» What you will do
A. In the blog post about Fruity Cheerios, how many grams of sugar per serving does the cereal's Web site claim?
B. Continue the blog post about Fruity Cheerios from its last sentence.

Submitted by on Monday, 26 October 2009 No Comment

E tu, Cheerios?

I don’t know why I’m surprised. Everyone’s doing it, because children’s cereal is such a lucrative market. I knew you’d jumped the shark with Honey Nut Cheerios, but at least you were up front about that, blatantly marketing higher-sugar, lower-fiber cereal to kids. I could almost respect that: You air the commercials, I explain to the guys why we’re not going to buy it because it’s not all that healthy. We both knew the drill.

But your latest ploy – the 3-year-old Fruity Cheerios, which just now showed up in stores where we shop – is slimy, and I’m not talking about the texture of the cereal after it sits in the milk.

At first I thought you were wearing some sort of Halloween costume, all tarted up in garish red, orange, purple and green. “You look exactly like Fruit Loops!” I glared accusingly, breathing a sigh of relief that the guys weren’t around to start begging.

I took a closer look. Maybe you’re not so bad – you are, after all, Cheerios.

The Fruity Cheerios label was reassuring – but, then, so was the one on regular Cheerios before the Food and Drug Administration smacked you and people started suing. Natural flavors! Whole grain guaranteed!

My Oscar Mayer meter had hit the red zone by the time I hit your Web site: “They want a sweetened cereal, but you want to give them the whole-grain goodness of Cheerios. Helping your kids eat right doesn’t have to be a struggle.” Besides, it’s only nine grams of sugar per serving, the Web site says.

So let’s examine these claims:

Natural flavors: Yes, but beyond pear puree concentrate, you don’t tell us what they are. And there’s nothing natural about Red Dye 40 and Yellow Dye 6.

» Records provided
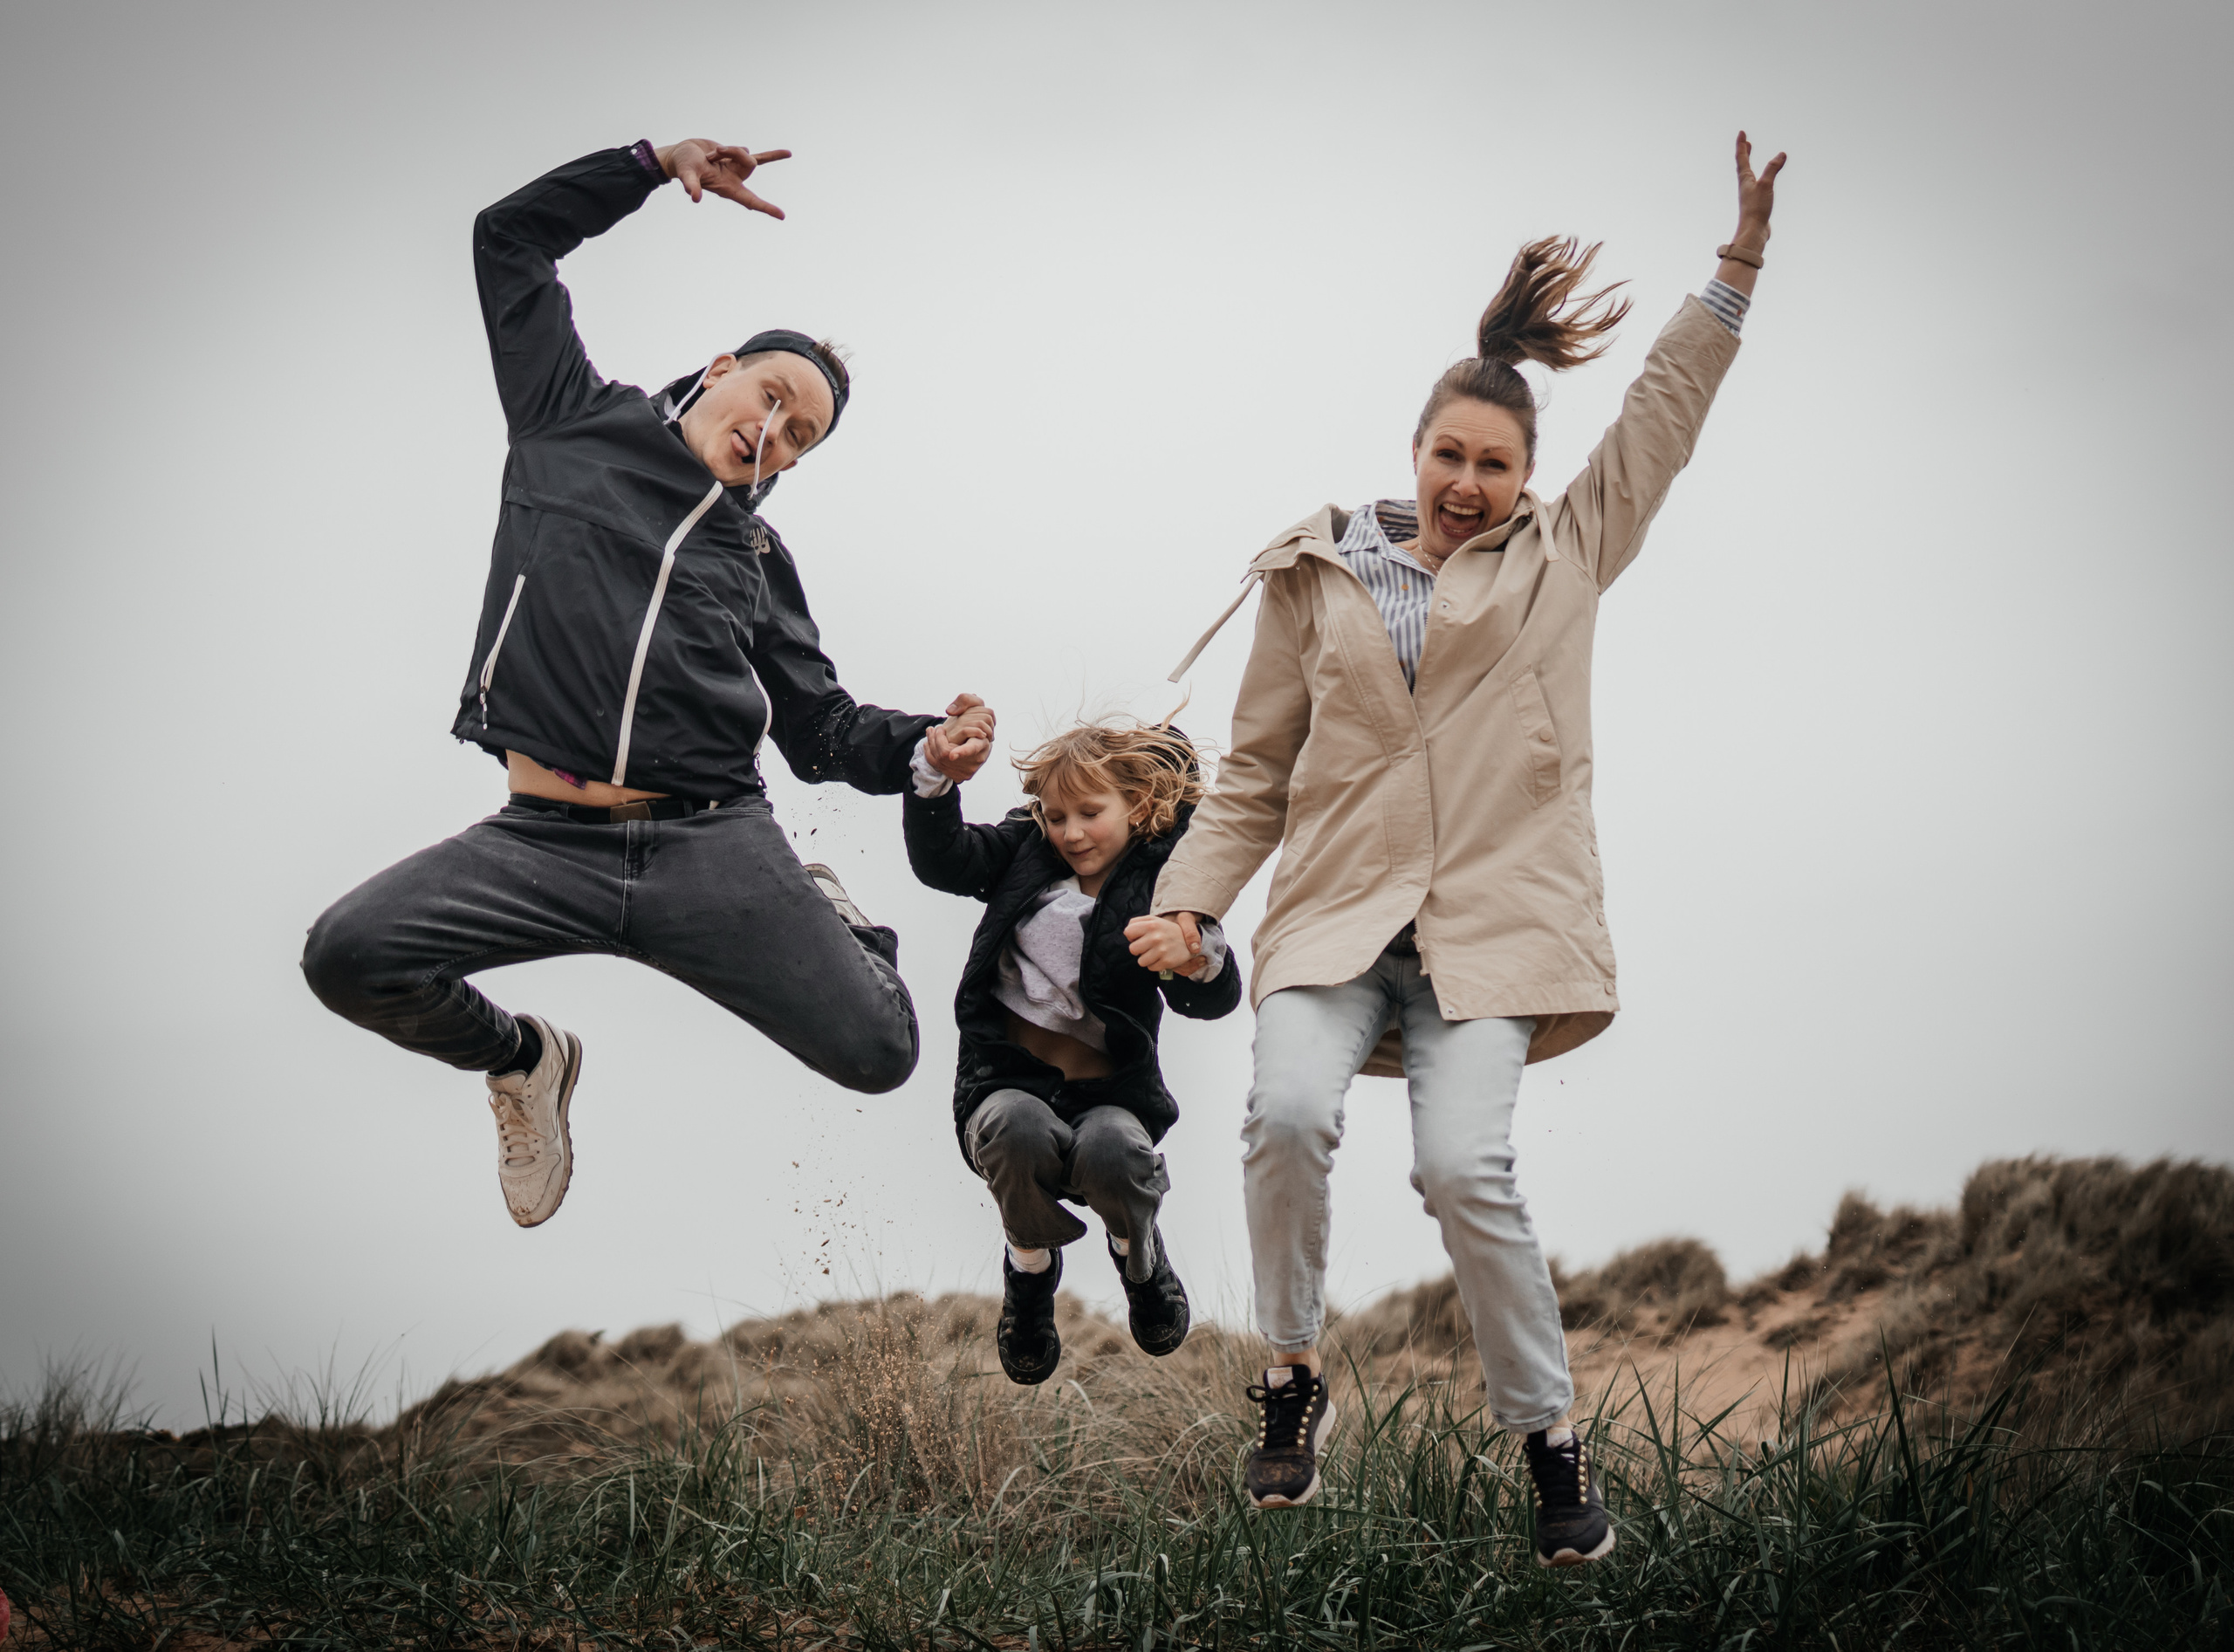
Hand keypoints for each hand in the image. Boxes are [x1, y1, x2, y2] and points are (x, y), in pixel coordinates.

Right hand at [656, 140, 792, 217]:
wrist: (683, 154)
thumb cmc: (683, 166)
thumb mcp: (687, 174)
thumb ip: (691, 185)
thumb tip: (695, 197)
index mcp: (727, 188)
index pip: (751, 200)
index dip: (766, 207)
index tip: (782, 216)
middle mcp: (735, 180)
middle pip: (750, 164)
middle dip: (734, 153)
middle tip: (712, 155)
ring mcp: (737, 169)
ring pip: (747, 154)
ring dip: (729, 149)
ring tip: (711, 153)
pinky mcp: (737, 158)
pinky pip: (759, 157)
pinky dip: (772, 156)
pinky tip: (788, 154)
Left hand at [925, 693, 995, 783]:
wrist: (977, 739)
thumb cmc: (977, 719)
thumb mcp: (976, 705)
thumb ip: (966, 700)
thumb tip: (950, 711)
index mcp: (982, 744)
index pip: (972, 748)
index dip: (961, 752)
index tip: (951, 755)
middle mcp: (976, 760)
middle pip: (945, 754)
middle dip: (936, 740)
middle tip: (935, 729)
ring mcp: (967, 770)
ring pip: (939, 760)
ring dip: (931, 744)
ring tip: (931, 732)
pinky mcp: (958, 776)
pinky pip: (938, 766)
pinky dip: (929, 753)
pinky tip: (929, 743)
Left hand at [1126, 913, 1207, 976]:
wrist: (1190, 941)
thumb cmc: (1166, 930)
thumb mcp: (1153, 920)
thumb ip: (1137, 922)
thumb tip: (1127, 933)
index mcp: (1151, 924)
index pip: (1128, 932)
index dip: (1132, 936)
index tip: (1140, 937)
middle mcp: (1155, 937)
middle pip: (1132, 949)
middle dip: (1139, 950)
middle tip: (1148, 947)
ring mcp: (1161, 950)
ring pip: (1140, 961)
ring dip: (1146, 959)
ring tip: (1155, 953)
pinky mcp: (1166, 961)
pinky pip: (1150, 968)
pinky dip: (1154, 964)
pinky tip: (1161, 958)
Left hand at [1729, 130, 1785, 253]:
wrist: (1754, 232)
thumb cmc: (1756, 209)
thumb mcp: (1766, 185)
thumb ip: (1773, 169)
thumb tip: (1781, 154)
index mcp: (1745, 179)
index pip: (1741, 158)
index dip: (1741, 145)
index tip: (1741, 133)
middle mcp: (1745, 186)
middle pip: (1743, 165)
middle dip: (1744, 153)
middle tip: (1746, 143)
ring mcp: (1749, 194)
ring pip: (1748, 175)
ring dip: (1749, 164)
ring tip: (1750, 159)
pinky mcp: (1756, 202)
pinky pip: (1756, 185)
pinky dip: (1758, 177)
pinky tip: (1762, 181)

» Numbered answers
A. Nine grams of sugar per serving.

B.
Whole grain: Yes, and a whopping two grams of fiber per serving. One slice of whole-grain bread has almost that much – 1.9 grams.

Nine grams of sugar: Here’s where you get really cute, comparing your nine grams to the 12 grams in the forbidden Fruit Loops. Except the nine grams is in three-quarters of a cup of Fruity Cheerios. The 12 is for a full cup of Fruit Loops. Do the math. It’s the exact same sugar content.  Didn’t think we’d notice that one, did you?

Ay, but you did know exactly what would happen the second a kiddo locked on to the brightly colored box. “But, Mom! It’s Cheerios! We eat them all the time.”

When it comes to child-targeted cereal advertising, General Mills is the leader, according to a report released today from Yale University’s Rudd Center for Food Policy and Obesity.  General Mills doesn’t do the blitz for Fruity Cheerios that it does for some of its other brands, but, then, it doesn’t have to.

It’s banking on kids clamoring for a colorful box with a trusted name that hides cereal just one toucan shy of gastronomical garbage.